• [Your objective]:
Across the entries that follow, count each line holding "proximate" and state the total alone.

/---

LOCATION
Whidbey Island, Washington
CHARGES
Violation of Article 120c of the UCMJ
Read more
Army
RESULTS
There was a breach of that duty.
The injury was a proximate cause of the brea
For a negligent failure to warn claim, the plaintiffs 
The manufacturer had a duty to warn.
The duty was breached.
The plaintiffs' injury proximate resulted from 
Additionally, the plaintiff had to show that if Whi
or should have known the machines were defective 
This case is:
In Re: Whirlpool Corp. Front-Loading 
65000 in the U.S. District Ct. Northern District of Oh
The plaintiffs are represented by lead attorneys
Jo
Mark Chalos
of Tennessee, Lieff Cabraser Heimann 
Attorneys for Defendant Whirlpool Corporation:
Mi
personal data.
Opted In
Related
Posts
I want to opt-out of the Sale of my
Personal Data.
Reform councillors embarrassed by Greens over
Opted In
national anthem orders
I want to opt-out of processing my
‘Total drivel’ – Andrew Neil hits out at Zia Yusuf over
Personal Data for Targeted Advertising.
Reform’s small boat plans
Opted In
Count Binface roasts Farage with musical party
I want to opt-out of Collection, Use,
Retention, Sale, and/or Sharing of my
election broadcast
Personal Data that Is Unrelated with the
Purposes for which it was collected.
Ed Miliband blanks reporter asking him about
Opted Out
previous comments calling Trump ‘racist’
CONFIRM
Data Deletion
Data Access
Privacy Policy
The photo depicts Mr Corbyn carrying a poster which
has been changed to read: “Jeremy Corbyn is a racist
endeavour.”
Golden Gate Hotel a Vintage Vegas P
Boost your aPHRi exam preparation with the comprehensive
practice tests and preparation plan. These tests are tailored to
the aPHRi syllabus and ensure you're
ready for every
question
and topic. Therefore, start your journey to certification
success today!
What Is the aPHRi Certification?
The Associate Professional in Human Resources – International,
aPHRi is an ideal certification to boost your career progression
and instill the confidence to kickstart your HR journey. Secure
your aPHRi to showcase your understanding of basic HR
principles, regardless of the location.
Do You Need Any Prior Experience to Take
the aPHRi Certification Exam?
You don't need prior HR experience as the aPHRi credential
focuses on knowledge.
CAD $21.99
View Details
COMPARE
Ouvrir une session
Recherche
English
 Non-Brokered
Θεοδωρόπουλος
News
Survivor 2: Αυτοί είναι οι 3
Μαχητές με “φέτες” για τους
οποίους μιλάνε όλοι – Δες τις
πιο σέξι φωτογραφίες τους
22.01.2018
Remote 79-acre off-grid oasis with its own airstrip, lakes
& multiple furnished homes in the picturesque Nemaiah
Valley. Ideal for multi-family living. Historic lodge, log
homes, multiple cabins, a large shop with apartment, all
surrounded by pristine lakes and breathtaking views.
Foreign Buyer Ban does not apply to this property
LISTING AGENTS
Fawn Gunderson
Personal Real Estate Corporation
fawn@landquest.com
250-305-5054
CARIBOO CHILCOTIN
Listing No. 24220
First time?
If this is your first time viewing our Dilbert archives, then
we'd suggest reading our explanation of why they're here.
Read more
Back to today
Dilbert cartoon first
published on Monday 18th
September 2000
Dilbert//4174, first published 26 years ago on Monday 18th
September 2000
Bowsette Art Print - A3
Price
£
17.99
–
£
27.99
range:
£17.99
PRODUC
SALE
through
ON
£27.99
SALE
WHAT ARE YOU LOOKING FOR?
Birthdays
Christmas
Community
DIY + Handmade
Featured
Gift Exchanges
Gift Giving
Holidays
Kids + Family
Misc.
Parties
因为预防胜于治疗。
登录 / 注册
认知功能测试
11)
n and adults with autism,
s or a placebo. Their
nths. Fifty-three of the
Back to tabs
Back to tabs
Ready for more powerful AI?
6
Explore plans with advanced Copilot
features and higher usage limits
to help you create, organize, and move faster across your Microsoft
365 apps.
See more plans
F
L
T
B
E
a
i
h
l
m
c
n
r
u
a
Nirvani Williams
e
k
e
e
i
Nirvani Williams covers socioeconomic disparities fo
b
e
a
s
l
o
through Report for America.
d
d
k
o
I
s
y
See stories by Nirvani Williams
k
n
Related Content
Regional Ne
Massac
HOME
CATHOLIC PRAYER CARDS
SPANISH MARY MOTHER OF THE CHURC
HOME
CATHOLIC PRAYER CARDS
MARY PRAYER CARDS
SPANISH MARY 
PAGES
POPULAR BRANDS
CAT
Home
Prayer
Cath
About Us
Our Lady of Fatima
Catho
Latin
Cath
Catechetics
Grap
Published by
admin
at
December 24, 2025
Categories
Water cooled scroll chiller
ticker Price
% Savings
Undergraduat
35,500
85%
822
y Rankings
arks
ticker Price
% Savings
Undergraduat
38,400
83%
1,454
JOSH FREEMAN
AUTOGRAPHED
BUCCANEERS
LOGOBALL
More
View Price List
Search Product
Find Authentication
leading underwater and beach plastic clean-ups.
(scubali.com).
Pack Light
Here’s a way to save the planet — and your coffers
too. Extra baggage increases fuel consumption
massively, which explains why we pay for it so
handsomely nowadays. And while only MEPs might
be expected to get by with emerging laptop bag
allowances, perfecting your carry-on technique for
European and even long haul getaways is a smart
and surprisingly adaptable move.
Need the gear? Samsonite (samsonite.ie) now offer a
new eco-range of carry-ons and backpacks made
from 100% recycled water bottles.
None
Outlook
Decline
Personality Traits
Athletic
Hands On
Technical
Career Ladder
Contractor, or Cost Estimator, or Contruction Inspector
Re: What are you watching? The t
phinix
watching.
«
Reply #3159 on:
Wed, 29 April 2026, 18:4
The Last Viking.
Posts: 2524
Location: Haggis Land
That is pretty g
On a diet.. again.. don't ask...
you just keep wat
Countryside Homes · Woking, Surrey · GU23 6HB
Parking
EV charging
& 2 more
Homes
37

\---

• [Solved exercise]:
2